Wonder Boys (2000)

reviewed by
Michael Redman


It's a wonder: boys to men
Wonder Boys
*** (out of ****)
A film review by Michael Redman
Copyright 2000 by Michael Redman

For many people, procrastination isn't a problem to overcome, it's a high art. We'll do just about anything to put off a task. When the deadline for this column nears, it's the only time during the week dishes get washed and the bed made and laundry done and plants watered and...

Eventually, hopefully, sometimes, there's a breakthrough and we actually get down to work. Amazingly it's almost always easier than we dreaded and after finishing, that sense of oppressive apprehension melts away. And then, the next time, we do it all again.

English professor Grady Tripp (Michael Douglas) is a master. Seven years ago, his first book was a hit. He's been working on his second -- a short 200-page piece -- since then. Fearful that he can't live up to the first, he can't bring himself to finish it. No writer's block, he's nearing 3,000 pages with no end in sight.

Now he's having a particularly difficult day. The college's annual writers conference is bringing in accomplished novelists reminding Tripp that other people are finishing _their_ books. During the first day, his wife has left him, his married girlfriend informs him she's pregnant and his agent is in town with a six-foot transvestite in tow.

By the evening, our besieged writer is driving though the snow-covered streets of Pittsburgh with a suicidal student beside him, a stolen jacket that Marilyn Monroe wore on her wedding day in the back seat and a murdered blind dog stuffed in the trunk. This could be a pivotal point in his mid-life crisis.

And then there's the next morning.

There's a lot to like about this movie. There are no huge explosions, shattering glass or computer-generated dinosaurs to distract from the very real human issues. Grady is caught up in the curse of people who accomplish great things early in their career. In the world of "what have you done for me lately?", he knows his second book has to be better than his first. Instead of finding out, he drifts, comfortable in the insular cocoon of academic Peter Panhood.

He doesn't have much of a life and neither does his star pupil James Leer (Tobey Maguire). James may be suicidal and psychotic. Certainly everything that comes out of his mouth is a lie. He makes up a past of working clash anguish because the truth of wealth and comfort just isn't interesting enough.

As the weekend progresses, they are both forced to fully engage life. That's the question they must face: comfort or real experiences?

The film takes some interesting chances. Non-traditional relationships are presented as matter-of-fact. Extra-marital, gay, interracial, professor-student: here they aren't judged, merely choices.

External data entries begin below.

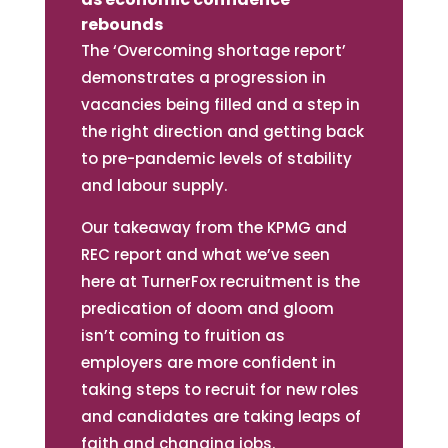
rebounds
The ‘Overcoming shortage report’
demonstrates a progression in
vacancies being filled and a step in
the right direction and getting back
to pre-pandemic levels of stability
and labour supply.
Our takeaway from the KPMG and
REC report and what we’ve seen
here at TurnerFox recruitment is the
predication of doom and gloom
isn’t coming to fruition as
employers are more confident in
taking steps to recruit for new roles
and candidates are taking leaps of
faith and changing jobs.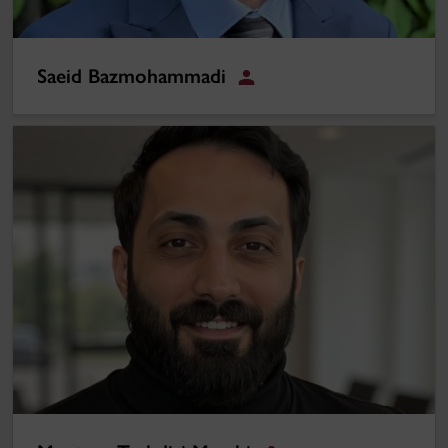
Saeid Bazmohammadi
Student
Morteza Taghdisi Masabi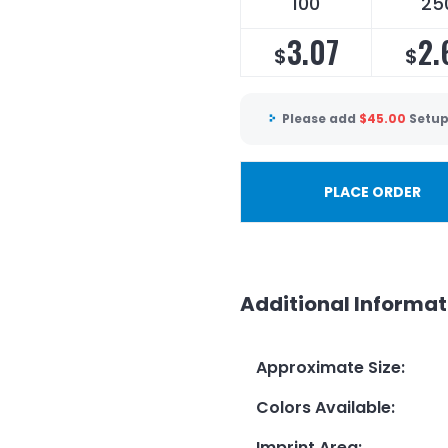
100
25
3.07
2.
$
$
Please add
$
45.00
Setup
PLACE ORDER
Additional Informat
Approximate Size
:
Colors Available
:
Imprint Area
: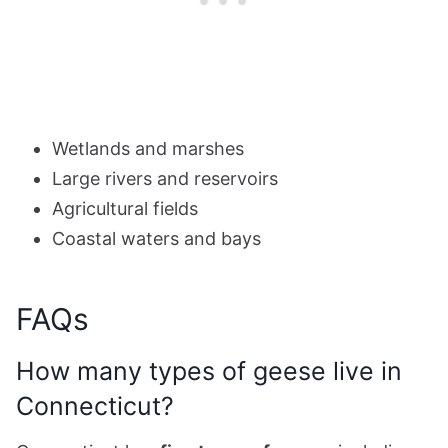
Wetlands and marshes
Large rivers and reservoirs
Agricultural fields
Coastal waters and bays
FAQs
How many types of geese live in
Connecticut?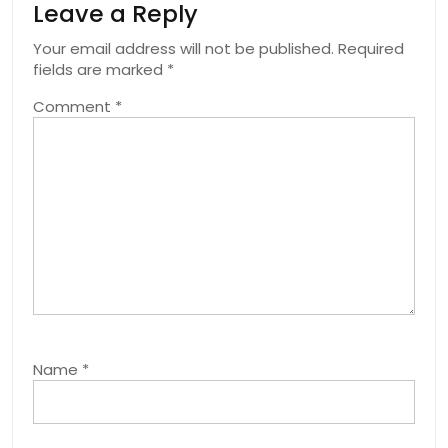
Leave a Reply
Your email address will not be published.
Required
fields are marked
*
Comment
*
Name
*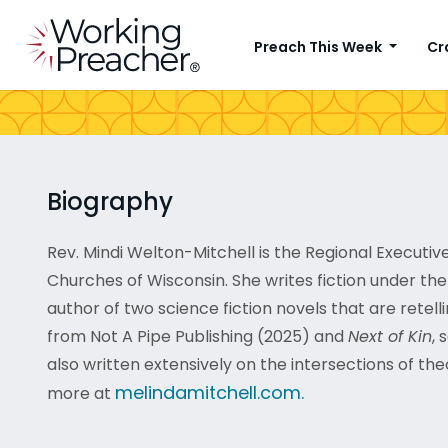
Preach This Week
Cr
Biography
Rev. Mindi Welton-Mitchell is the Regional Executiv
Churches of Wisconsin. She writes fiction under th
author of two science fiction novels that are retellin
from Not A Pipe Publishing (2025) and
Next of Kin
, 
also written extensively on the intersections of the
melindamitchell.com.
more at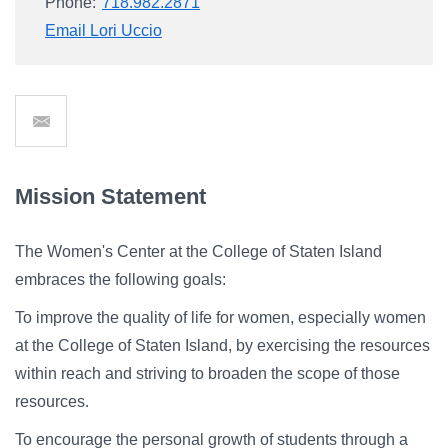
Phone:
718.982.2871
Email Lori Uccio
Send
Email
Mission Statement
The Women's Center at the College of Staten Island
embraces the following goals:
To improve the quality of life for women, especially women
at the College of Staten Island, by exercising the resources
within reach and striving to broaden the scope of those
resources.
To encourage the personal growth of students through a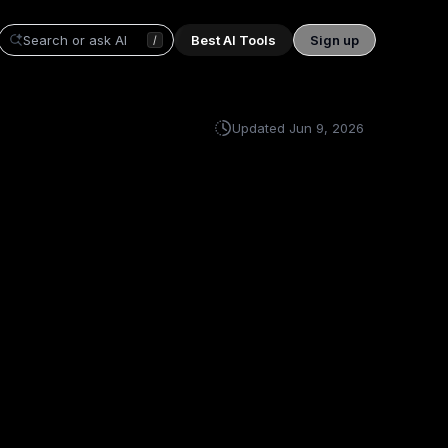
Best AI Tools
Sign up
/
Updated
Jun 9, 2026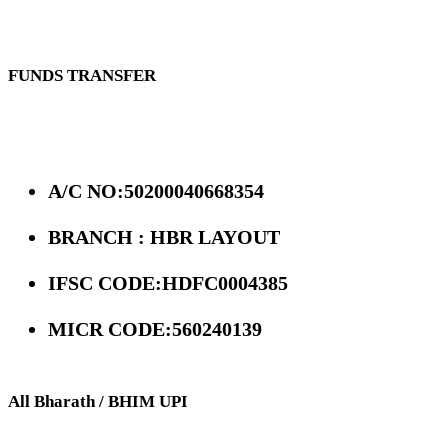
FUNDS TRANSFER
A/C NO:50200040668354
BRANCH : HBR LAYOUT
IFSC CODE:HDFC0004385
MICR CODE:560240139
All Bharath / BHIM UPI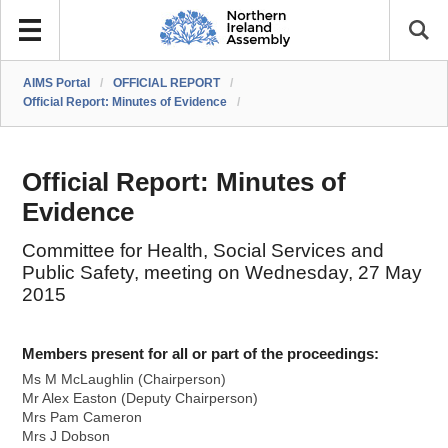
AIMS Portal
/
OFFICIAL REPORT
/
Official Report: Minutes of Evidence
/
Official Report: Minutes of
Evidence
Committee for Health, Social Services and
Public Safety, meeting on Wednesday, 27 May
2015
Members present for all or part of the proceedings:
Ms M McLaughlin (Chairperson)
Mr Alex Easton (Deputy Chairperson)
Mrs Pam Cameron
Mrs J Dobson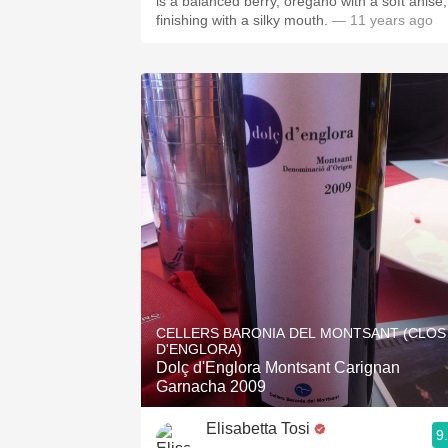
is a balanced berry, oregano with a soft anise;
finishing with a silky mouth.
— 11 years ago
CELLERS BARONIA DEL MONTSANT (CLOS
D'ENGLORA)
Dolç d'Englora Montsant Carignan
Garnacha 2009
Elisabetta Tosi
9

The actors are all first-rate. Douglas triumphs, playing against type as he spends most of his time disheveled, unshaven and clad in a pink women's house robe. Maguire's disengaged alienation works perfectly here. Robert Downey Jr. as Grady's agent livens up his scenes.

Director Curtis Hanson ("L.A. Confidential") makes a few missteps. The women are underused. Frances McDormand does a good job of her limited role of Sara, Grady's married lover but we never understand much of who she is. The chemistry between the two of them is non-existent which makes some of the ending unconvincing.

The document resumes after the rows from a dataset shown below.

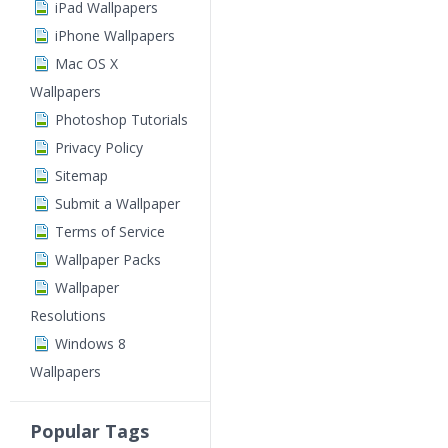
iPad Wallpapers
iPhone Wallpapers
Mac OS X
Wallpapers
Photoshop Tutorials
Privacy Policy
Sitemap
Submit a Wallpaper
Terms of Service
Wallpaper Packs
Wallpaper
Resolutions
Windows 8
Wallpapers
Popular Tags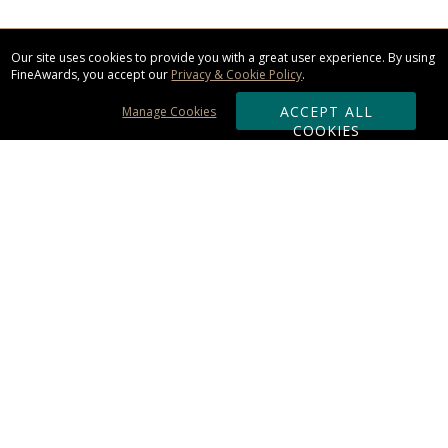
Our site uses cookies to provide you with a great user experience. By using
FineAwards, you accept our
Privacy & Cookie Policy
.
ACCEPT ALL
Manage Cookies
COOKIES
Subscribe & Save:
ORDERING:
Ordering & Shipping
About Us
110% Guarantee
Client List
Art & Logo Requirements
Reviews
Award FAQs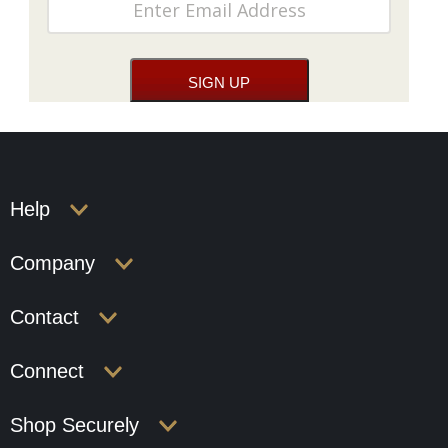
Help
Company
Contact
Connect
Shop Securely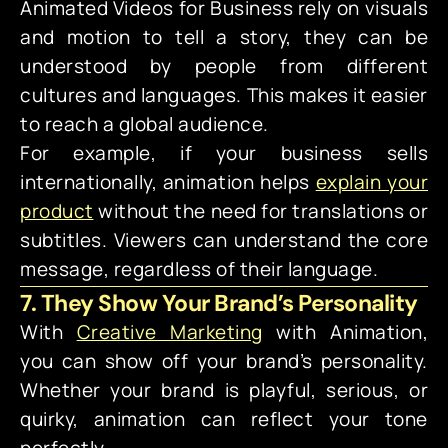
Animated Videos for Business rely on visuals
and motion to tell a story, they can be
understood by people from different
cultures and languages. This makes it easier
to reach a global audience.
For example, if your business sells
internationally, animation helps
explain your
product
without the need for translations or
subtitles. Viewers can understand the core
message, regardless of their language.
7. They Show Your Brand’s Personality
With
Creative Marketing
with Animation,
you can show off your brand’s personality.
Whether your brand is playful, serious, or
quirky, animation can reflect your tone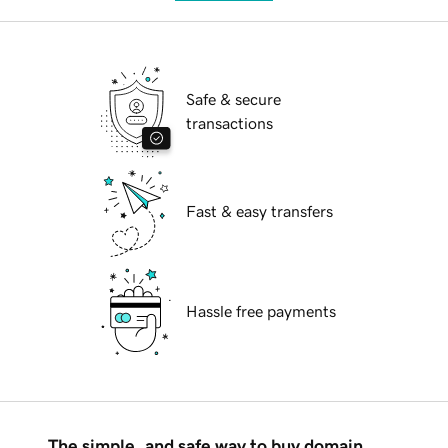
Safe & secure
transactions
Fast & easy transfers
Hassle free payments
The simple, and safe way to buy domain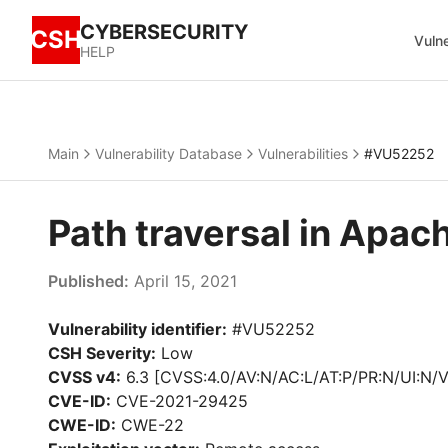
CYBERSECURITY
CSH
Vulne
HELP
Main
Vulnerability Database
Vulnerabilities
#VU52252
Path traversal in Ap
Published:
April 15, 2021
Vulnerability identifier:
#VU52252
CSH Severity:
Low
CVSS v4:
6.3 [CVSS:4.0/AV:N/AC:L/AT:P/PR:N/UI:N/V
CVE-ID:
CVE-2021-29425
CWE-ID:
CWE-22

Katie Holmes is a student with a major crush on the professor, but her character goes nowhere. We never even see Grady's exiting wife.

This is very much a guy's film. The varied relationships between the men are much more convincing than any of the others. Grady's alternating mentoring and rejection of James is the centerpoint of the film, not him and Sara.

As the boomers age, expect to see more mid-life crisis films to catch the attention of that demographic. Eventually it'll probably become cliche, but right now we've got a winner.

I'll finish this in a second. Right now I have to grab some paint. I noticed some trim in the other room that needs a little touch-up.

(Michael Redman has written this column for so long that he's made mid-life crisis a career choice.)